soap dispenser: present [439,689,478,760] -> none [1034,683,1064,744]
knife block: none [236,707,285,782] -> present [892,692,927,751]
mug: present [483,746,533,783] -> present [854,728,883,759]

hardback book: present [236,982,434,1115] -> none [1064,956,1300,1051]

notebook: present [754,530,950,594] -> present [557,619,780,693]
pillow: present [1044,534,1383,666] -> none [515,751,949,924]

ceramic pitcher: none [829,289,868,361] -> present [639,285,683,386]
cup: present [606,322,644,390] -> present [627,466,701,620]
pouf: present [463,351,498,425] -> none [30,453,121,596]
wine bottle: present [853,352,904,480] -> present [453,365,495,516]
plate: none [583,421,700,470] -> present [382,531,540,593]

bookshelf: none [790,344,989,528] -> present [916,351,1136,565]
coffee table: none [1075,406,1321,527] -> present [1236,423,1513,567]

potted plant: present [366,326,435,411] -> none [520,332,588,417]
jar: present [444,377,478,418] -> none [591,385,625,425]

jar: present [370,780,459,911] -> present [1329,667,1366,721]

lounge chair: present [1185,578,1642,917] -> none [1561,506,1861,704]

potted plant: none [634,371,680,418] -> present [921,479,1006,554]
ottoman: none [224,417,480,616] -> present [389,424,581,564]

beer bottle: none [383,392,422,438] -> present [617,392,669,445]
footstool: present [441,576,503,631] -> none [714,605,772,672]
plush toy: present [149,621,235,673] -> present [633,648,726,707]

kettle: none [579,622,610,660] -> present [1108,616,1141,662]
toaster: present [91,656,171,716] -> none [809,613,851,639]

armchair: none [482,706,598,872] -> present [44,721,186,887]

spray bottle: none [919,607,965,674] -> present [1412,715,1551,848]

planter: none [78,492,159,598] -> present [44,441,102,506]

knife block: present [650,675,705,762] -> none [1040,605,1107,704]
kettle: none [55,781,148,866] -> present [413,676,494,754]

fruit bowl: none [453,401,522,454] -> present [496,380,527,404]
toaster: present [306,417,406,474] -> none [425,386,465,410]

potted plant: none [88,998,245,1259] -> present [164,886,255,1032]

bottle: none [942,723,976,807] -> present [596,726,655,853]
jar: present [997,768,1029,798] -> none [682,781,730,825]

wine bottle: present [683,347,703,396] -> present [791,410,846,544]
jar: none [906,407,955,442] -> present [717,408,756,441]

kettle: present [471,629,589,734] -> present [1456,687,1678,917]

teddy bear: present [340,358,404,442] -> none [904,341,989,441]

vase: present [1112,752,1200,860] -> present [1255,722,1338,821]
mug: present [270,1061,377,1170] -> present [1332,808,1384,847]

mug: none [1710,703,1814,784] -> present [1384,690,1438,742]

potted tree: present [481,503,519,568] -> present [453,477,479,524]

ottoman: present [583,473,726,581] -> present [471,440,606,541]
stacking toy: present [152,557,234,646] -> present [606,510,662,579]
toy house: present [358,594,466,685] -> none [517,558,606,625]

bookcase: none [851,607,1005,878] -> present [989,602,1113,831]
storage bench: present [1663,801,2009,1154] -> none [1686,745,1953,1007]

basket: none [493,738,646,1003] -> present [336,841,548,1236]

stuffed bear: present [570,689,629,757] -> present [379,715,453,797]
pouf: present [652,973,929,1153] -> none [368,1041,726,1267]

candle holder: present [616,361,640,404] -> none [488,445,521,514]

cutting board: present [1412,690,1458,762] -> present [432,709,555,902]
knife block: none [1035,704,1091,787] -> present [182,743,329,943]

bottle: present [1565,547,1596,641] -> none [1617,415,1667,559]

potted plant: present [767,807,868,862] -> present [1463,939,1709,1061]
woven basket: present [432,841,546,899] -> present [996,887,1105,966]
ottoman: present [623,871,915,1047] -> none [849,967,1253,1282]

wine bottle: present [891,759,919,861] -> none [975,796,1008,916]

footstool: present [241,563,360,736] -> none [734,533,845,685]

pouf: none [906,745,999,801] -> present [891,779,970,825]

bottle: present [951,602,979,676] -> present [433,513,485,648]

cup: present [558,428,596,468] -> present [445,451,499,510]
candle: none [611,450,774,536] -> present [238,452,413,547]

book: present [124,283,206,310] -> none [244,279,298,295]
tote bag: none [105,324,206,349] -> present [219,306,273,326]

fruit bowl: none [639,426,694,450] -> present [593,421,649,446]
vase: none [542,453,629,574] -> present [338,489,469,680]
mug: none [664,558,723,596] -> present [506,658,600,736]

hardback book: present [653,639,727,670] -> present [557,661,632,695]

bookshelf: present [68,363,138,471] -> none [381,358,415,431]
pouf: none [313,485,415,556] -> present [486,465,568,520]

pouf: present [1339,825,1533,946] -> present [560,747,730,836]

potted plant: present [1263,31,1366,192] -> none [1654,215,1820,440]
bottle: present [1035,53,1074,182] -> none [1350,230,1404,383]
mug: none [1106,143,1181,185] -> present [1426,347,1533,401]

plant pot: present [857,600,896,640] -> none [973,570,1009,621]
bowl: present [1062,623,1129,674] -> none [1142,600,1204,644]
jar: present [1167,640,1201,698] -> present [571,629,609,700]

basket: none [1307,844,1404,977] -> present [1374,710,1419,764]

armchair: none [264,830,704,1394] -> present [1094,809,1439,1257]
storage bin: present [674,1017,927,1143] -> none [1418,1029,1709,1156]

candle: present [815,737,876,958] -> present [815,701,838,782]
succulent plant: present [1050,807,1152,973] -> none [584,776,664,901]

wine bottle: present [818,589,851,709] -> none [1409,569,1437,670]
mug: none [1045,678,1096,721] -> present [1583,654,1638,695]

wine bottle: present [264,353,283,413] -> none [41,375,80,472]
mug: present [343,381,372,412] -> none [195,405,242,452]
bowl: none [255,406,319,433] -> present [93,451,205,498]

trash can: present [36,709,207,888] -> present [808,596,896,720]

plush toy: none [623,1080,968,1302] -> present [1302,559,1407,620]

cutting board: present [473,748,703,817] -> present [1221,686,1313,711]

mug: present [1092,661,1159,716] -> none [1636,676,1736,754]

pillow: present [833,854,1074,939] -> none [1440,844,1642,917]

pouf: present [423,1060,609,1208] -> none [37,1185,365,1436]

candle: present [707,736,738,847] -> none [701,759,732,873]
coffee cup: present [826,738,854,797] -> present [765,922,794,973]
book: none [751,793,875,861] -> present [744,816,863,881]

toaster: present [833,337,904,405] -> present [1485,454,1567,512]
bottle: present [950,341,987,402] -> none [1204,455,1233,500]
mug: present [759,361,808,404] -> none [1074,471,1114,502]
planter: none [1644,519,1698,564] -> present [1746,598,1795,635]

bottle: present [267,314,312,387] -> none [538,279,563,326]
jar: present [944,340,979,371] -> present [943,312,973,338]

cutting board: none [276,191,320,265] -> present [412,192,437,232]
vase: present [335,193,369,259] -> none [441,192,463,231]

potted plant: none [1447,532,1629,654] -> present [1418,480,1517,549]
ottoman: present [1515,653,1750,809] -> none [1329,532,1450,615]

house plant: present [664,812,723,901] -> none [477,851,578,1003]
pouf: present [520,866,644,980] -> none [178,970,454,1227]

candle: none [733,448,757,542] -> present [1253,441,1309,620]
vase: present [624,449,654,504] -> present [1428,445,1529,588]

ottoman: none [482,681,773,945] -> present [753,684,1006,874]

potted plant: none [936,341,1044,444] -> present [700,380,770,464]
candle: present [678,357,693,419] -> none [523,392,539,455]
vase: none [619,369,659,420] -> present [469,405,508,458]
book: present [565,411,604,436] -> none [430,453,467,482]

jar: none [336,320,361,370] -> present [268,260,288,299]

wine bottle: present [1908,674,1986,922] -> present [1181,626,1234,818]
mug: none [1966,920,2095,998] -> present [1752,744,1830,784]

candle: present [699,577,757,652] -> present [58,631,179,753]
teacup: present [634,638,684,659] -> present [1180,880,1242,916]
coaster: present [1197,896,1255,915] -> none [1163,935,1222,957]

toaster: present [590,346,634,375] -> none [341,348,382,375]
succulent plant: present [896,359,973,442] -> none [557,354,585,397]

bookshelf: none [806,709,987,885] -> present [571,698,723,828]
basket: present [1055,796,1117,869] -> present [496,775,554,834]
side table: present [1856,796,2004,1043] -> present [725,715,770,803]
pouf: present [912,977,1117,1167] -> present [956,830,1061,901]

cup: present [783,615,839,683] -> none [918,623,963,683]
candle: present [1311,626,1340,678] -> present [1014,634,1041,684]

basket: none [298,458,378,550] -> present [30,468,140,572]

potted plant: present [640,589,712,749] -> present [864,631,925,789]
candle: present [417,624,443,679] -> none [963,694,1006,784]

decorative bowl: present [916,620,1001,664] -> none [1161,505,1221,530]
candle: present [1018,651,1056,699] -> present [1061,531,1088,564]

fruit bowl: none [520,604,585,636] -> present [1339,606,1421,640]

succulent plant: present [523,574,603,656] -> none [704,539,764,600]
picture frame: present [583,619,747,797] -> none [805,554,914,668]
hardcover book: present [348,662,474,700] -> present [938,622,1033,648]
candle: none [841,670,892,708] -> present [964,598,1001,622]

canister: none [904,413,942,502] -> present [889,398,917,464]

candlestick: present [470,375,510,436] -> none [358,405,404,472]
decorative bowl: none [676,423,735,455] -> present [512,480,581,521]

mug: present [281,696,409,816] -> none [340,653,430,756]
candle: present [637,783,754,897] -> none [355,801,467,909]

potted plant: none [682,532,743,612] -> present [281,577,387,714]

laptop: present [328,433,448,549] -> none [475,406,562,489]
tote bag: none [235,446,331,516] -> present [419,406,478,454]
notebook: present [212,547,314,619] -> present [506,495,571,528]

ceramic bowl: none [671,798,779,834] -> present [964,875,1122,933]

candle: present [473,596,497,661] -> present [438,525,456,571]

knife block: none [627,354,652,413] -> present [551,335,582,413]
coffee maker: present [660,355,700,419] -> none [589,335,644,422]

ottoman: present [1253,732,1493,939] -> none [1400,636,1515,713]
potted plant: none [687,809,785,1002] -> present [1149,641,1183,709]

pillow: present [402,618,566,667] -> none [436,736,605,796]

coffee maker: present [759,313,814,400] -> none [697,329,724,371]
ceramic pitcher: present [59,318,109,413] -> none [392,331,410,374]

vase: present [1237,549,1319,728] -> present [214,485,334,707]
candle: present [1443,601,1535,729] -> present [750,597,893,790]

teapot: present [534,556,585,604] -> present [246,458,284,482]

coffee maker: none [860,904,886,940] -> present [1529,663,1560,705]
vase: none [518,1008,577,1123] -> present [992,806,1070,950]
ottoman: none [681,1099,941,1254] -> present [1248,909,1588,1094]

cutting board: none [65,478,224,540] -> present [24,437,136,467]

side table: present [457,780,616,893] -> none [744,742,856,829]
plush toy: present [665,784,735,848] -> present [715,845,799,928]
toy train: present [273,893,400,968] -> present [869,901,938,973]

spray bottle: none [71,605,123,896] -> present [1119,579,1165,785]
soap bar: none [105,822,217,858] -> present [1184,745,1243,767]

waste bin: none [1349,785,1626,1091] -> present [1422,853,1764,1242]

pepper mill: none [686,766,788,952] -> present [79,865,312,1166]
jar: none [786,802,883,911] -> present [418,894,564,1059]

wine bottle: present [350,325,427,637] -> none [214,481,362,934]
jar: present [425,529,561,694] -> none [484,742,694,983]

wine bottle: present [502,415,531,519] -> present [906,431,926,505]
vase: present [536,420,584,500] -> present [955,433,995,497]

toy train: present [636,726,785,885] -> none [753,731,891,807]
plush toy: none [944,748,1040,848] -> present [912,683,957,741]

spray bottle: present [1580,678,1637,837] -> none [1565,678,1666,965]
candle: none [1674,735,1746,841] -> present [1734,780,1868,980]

------------------------------------------------

▸ **Task item**
Your task is to transcribe, with no changes, only the lines of the listing above that lie between the line holding "potted plant: present [767,807,868,862]" and the line holding "pouf: none [906,745,999,801]", inclusive.

▸ **Solution for this task**
potted plant: present [767,807,868,862] -> present [1463,939,1709,1061]
woven basket: present [432,841,546,899] -> present [996,887,1105,966]
ottoman: present [623,871,915,1047] -> none [849,967,1253,1282]

wine bottle: present [891,759,919,861] -> none [975,796,1008,916]

footstool: present [241,563,360,736] -> none [734,533,845,685]

pouf: none [906,745,999,801] -> present [891,779,970,825]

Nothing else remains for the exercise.